1. Requirement of Reasonable Policies and Procedures
    The Options Linkage Plan requires each Participant \40\ to 
establish,

[[Page 39365]]

maintain, and enforce written policies and procedures as approved by 
the Commission that are reasonably designed to prevent Trade-Throughs 
in that Participant's market in Eligible Options Classes.\41\ A 
``Trade-Through'' \42\ is defined as a transaction in an option series, 
either as principal or agent, at a price that is lower than a Protected 
Bid or higher than a Protected Offer. A ``Protected Bid'' or a 
``Protected Offer'' \43\ means a bid or offer in an option series that 
is displayed by an Eligible Exchange, is disseminated pursuant to the 
OPRA Plan, and is the Best Bid or Best Offer of an Eligible Exchange. A 
``Best Bid'' or ``Best Offer'' \44\ means the highest bid price or the 
lowest offer price communicated by a member of an Eligible Exchange to 
any broker-dealer or to any customer at which such member is willing to 
buy or sell, either as principal or agent.

• Study material
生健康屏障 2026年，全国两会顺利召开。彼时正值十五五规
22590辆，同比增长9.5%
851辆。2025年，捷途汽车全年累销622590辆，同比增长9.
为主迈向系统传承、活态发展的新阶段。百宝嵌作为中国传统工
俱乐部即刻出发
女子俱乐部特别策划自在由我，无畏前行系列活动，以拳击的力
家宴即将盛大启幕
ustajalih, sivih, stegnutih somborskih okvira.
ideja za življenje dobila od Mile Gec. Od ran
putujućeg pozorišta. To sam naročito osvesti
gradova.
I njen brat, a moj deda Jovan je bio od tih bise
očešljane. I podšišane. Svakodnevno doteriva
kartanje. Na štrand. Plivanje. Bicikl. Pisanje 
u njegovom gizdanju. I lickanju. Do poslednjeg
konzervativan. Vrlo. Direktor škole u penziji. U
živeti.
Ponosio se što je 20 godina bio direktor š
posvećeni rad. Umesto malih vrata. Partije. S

• Questions to answer
[1] According to the options linkage text, what must each Participant's written policies and procedures be reasonably designed to prevent?
[2] Return the part of the options linkage text that opens with the words containing "maintain, and enforce" and closes with "principal or agent.".
The entries are separate material, apart from the options linkage text.

• Answers to the problems
[1] Trade-Throughs in that Participant's market in Eligible Options Classes.

[2]
maintain, and enforce written policies and procedures as approved by 
the Commission that are reasonably designed to prevent Trade-Throughs 
in that Participant's market in Eligible Options Classes.\41\ A 
``Trade-Through'' \42\ is defined as a transaction in an option series, 
either as principal or agent, at a price that is lower than a Protected 
Bid or higher than a Protected Offer. A ``Protected Bid'' or a 
``Protected Offer'' \43\ means a bid or offer in an option series that 
is displayed by an Eligible Exchange, is disseminated pursuant to the 
OPRA Plan, and is the Best Bid or Best Offer of an Eligible Exchange. A 
``Best Bid'' or ``Best Offer'' \44\ means the highest bid price or the 
lowest offer price communicated by a member of an Eligible Exchange to 
any broker-dealer or to any customer at which such member is willing to 
buy or sell, either as principal or agent.